Genial and bland, this latest entry in the crossover camp genre (think “Das Barbecu”) mines familiar territory — 1950s teen culture — in familiar style. Comparisons to “Grease” and “Little Shop of Horrors” are as unavoidable as they are unfortunate. Lacking the spark of the former or bite of the latter, “Zombie Prom” is like any old human prom, a lot of fuss for a very little fun.
Dana P. Rowe’s music and John Dempsey’s lyrics gently mock the various conventions of Eisenhower pop, from weepy Avalonesque ballads to “Leader of the Pack” sturm und drang, yet the score, pleasant enough, never rises above the generic. That’s a real problem, considering that “Zombie Prom” is virtually sung-through — and unimaginatively staged by Philip Wm. McKinley in a style more concert revue than book musical.
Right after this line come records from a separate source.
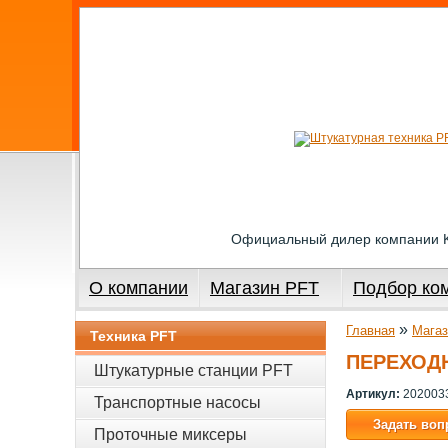
Официальный дилер компании
О компании
Магазин PFT
Подбор ко
»
Главная
Магаз
Техника PFT
ПЕРЕХОДН
Штукатурные станции PFT
Артикул:
202003
Транспортные насосы
Задать воп
Проточные миксеры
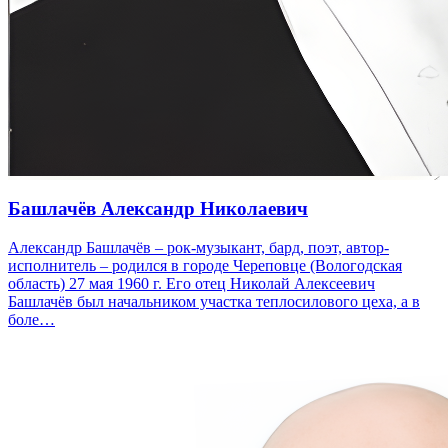
Башлачёв Александр Николаевич
Александр Башлачёв – рок-музыкант, бард, поэт, автор-
исполнитель – родился в городе Череповце (Вологодская
область) 27 мая 1960 г. Его отец Николай Алексеевич
Башлачёв был начальником участка теплосилового цеха, а в
боле…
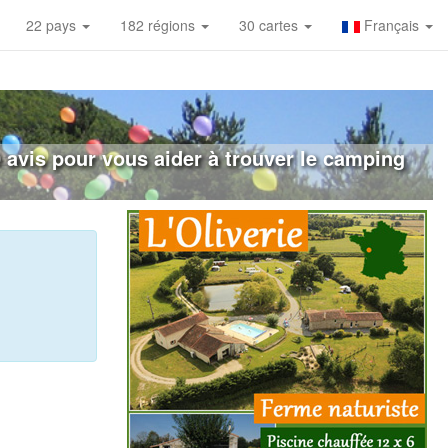
22 pays
182 régions
30 cartes
Français
0 avis pour vous aider à trouver le camping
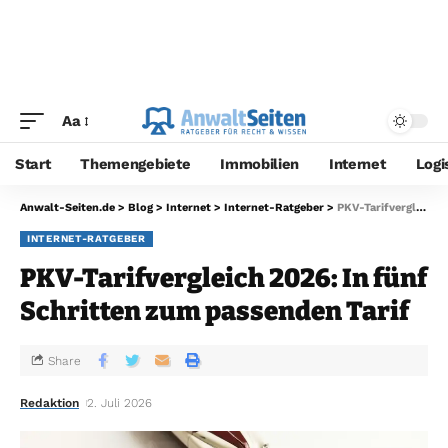
Aa
Start
Themengebiete
Immobilien
Internet
Logi
Anwalt-Seiten.de
>
Blog
>
Internet
>
Internet-Ratgeber
>
PKV-Tarifvergleich 2026: In fünf Schritten zum passenden Tarif
INTERNET-RATGEBER
PKV-Tarifvergleich 2026: In fünf
Schritten zum passenden Tarif
Share
Redaktion
2. Juli 2026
And Dempsey’s book follows suit. Surely there’s more fun to be had at the expense of teen horror flicks (as any number of previous spoofs can attest), and despite some mildly amusing lines (“It’s written all over what’s left of his face,” goes one quip about the undead), the story is uninvolving and the characters unsurprising.
Toffee (Jessica-Snow Wilson) is the Sandra Dee type who falls for rebel Jonny (Richard Roland). After a spat, Jonny throws himself into a nearby nuclear silo and comes back a zombie. Will Toffee take him back? Will the suitably (if not cleverly) named Miss Strict (Karen Murphy) allow the “mixed” couple to attend the prom? Will ’50s nostalgia ever end?
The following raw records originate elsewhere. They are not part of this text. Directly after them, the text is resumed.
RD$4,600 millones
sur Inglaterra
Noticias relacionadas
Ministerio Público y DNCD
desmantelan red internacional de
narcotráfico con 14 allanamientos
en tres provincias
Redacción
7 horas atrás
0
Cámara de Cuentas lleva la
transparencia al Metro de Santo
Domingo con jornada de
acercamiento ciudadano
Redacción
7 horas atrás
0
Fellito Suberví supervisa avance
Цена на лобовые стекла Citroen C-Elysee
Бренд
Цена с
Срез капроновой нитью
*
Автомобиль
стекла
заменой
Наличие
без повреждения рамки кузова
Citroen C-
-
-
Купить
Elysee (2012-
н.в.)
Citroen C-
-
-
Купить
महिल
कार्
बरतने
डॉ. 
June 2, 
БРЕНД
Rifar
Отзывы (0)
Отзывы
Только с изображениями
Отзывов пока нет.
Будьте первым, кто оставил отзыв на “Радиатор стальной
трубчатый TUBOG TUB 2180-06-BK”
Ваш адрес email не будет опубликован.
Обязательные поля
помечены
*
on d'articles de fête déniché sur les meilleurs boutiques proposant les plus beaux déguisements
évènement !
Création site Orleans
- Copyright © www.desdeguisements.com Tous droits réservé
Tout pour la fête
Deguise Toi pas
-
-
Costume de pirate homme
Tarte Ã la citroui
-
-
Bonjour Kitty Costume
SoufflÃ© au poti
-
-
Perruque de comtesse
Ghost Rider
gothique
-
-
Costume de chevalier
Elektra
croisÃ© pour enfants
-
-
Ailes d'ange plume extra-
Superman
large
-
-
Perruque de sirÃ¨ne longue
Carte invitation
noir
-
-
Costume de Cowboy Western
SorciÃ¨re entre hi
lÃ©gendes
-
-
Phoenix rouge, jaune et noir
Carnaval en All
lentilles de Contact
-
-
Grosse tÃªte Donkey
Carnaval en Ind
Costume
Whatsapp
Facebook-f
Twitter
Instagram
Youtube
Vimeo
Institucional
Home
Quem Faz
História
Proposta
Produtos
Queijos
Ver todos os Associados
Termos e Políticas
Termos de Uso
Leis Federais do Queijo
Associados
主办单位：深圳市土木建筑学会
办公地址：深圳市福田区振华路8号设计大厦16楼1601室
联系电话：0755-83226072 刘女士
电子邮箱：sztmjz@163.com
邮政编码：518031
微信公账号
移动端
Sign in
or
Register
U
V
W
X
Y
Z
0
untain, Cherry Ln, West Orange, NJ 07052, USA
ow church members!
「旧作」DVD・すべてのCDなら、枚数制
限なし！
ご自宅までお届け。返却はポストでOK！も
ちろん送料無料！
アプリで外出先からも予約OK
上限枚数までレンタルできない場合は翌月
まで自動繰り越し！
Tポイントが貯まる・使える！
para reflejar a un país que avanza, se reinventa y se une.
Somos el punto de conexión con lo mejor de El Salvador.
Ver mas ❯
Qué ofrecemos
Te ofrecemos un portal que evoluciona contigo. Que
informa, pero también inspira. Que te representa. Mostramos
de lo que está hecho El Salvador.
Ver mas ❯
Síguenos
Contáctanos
But any prom is what the kids make of it, and the youthful, energetic cast here provides the fun. Murphy gets most of the laughs in her ready-to-wear role as the tacky teacher, Wilson gets to showcase her fine voice and Roland makes the most of a banal monster. Repeated references to decaying flesh notwithstanding, the zombie is nothing more than Day-Glo paint and a fright wig, cheap even by the standards of a Jaycees haunted house. “Zombie Prom” should have taken more from the “Little Shop” plant that grew ominously larger with each appearance: Jonny could stand some rotting.